As partes mais aquinhoadas financeiramente das massas erigiram o centro comercial – shopping center, na nossa abissal caipirice – em mais que templo. Tornaram-se os espaços privilegiados porque seguros e plenos de um grupo mais ou menos uniforme socialmente. Fica claro que essa essência de segurança baseia-se pura e simplesmente na segregação por classe, o que revela a identificação dominante de pobreza com criminalidade.
Insegura da eficácia do discurso gerador da crença nos lugares adequados, ou seja, insegura de que os pobres saberiam reservar-se aos seus espaços exclusivos, as classes mais altas cuidaram de resguardar suas áreas de convívio de algumas maneiras. A mais evidente é geográfica e com dificuldade de acesso: os centros de compra são erigidos em locais cujo acesso ideal dá-se por automóvel, por exemplo.
Outra estratégia de resguardo passa pela estética, por signos que levam o diferente a perceber-se inadequado e envergonhar-se. Isso ainda é resquício de fases mais sofisticadas de exclusão, fases bem caracterizadas pela expressão pobre que sabe o seu lugar. Assim, o excluído é que cuida de excluir-se, posto que a crença na inabalável diferença solidificou-se nele.
Ocorre que a sedução consumista fincou raízes profundas e afastou as barreiras físicas e a aceitação das crenças. Jovens de periferia inundaram centros de compras reservados à classe alta e expuseram aberta e francamente sua estética. Isso assustou a clientela preferencial, que viu nos episódios dos rolezinhos algo semelhante aos famosos arrastões, embora de criminalidade não se trate.
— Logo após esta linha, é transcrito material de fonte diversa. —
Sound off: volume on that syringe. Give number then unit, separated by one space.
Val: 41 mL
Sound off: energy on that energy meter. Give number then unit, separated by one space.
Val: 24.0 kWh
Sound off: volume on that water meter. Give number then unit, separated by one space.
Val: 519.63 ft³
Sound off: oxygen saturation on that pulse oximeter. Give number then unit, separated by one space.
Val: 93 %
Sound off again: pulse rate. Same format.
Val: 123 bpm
O que escandaliza, deixando eufemismos de lado, é a predominância da pele escura, uma estética dos trajes, do falar, da gestualística diferentes das marcas de pertencimento dos frequentadores habituais. Não é mais feio nem mais bonito que a estética da classe alta, mas é diferente.
É demofobia, sem mais nem menos. Mas, ela precisa esconder-se e lançar mão do discurso do medo da violência, ainda que não tenha havido mais violência que a comumente produzida pelos adolescentes de classe alta.
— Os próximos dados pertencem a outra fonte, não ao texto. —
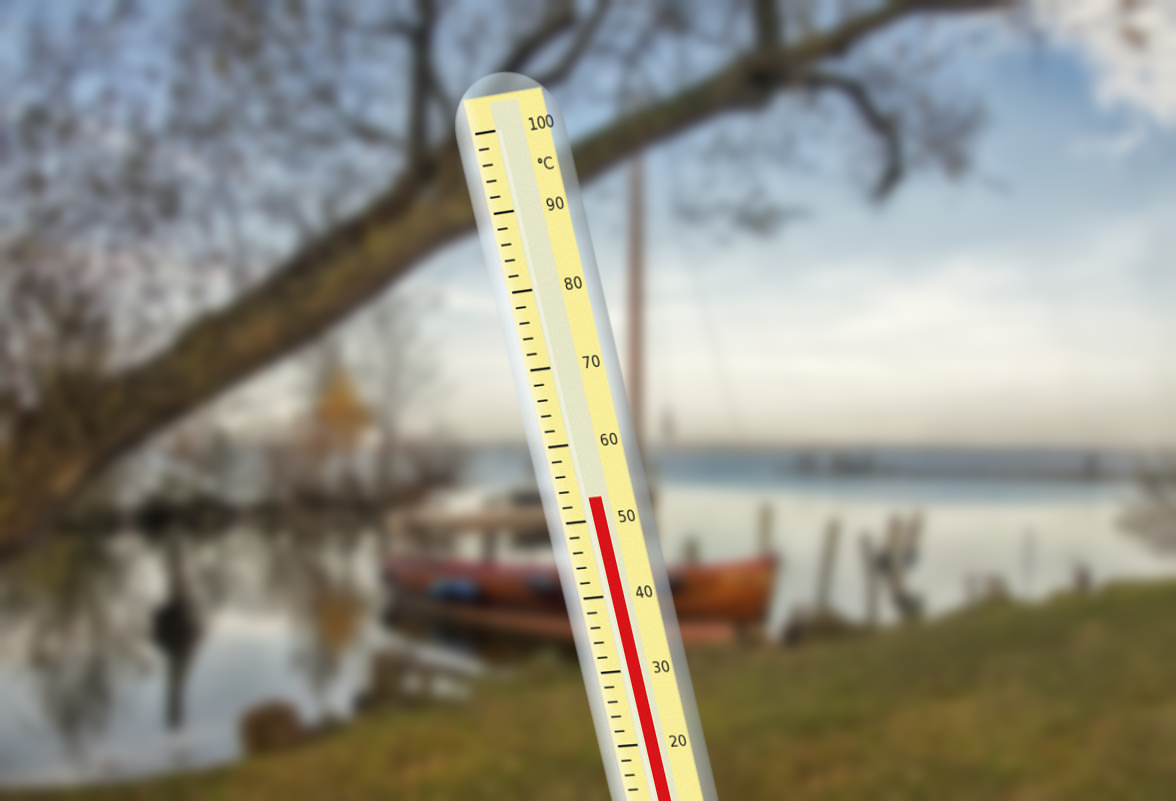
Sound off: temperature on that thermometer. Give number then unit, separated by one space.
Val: 53 °C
Dizem que esses espaços são privados e que, por isso, é legítima a discriminação e o impedimento da entrada dos jovens das periferias. Inclusive, essa variante nova do apartheid foi confirmada judicialmente, em São Paulo, o que está longe de surpreender quando se sabe para quem trabalha o poder judicial. Todavia, não se cuida de espaços meramente privados, na medida em que os centros de compras são espécies de sucessores das praças públicas.
Não é aplicável ao centro de compras a lógica própria de um condomínio residencial, em que os donos escolhem quem entra e quem não, porque o critério de discriminação que pretendem aplicar aos centros comerciais não é lícito e a clientela a ser admitida não é composta de condôminos do espaço comercial.
Todavia, aqui aparece algo bem revelador: o grupo dos clientes a serem admitidos age como se fossem condôminos, como se fossem os donos dos centros de compras e assim legitimados a exigirem a obstrução aos que não se incluem na categoria dos proprietários do espaço. Da mesma forma essa classe dominante age relativamente aos espaços inteiramente e conceitualmente públicos, mantidos pelo Estado.
Enfim, o escândalo com os rolezinhos dos jovens da periferia é resultante da mistura de duas coisas muito antigas: demofobia e patrimonialismo.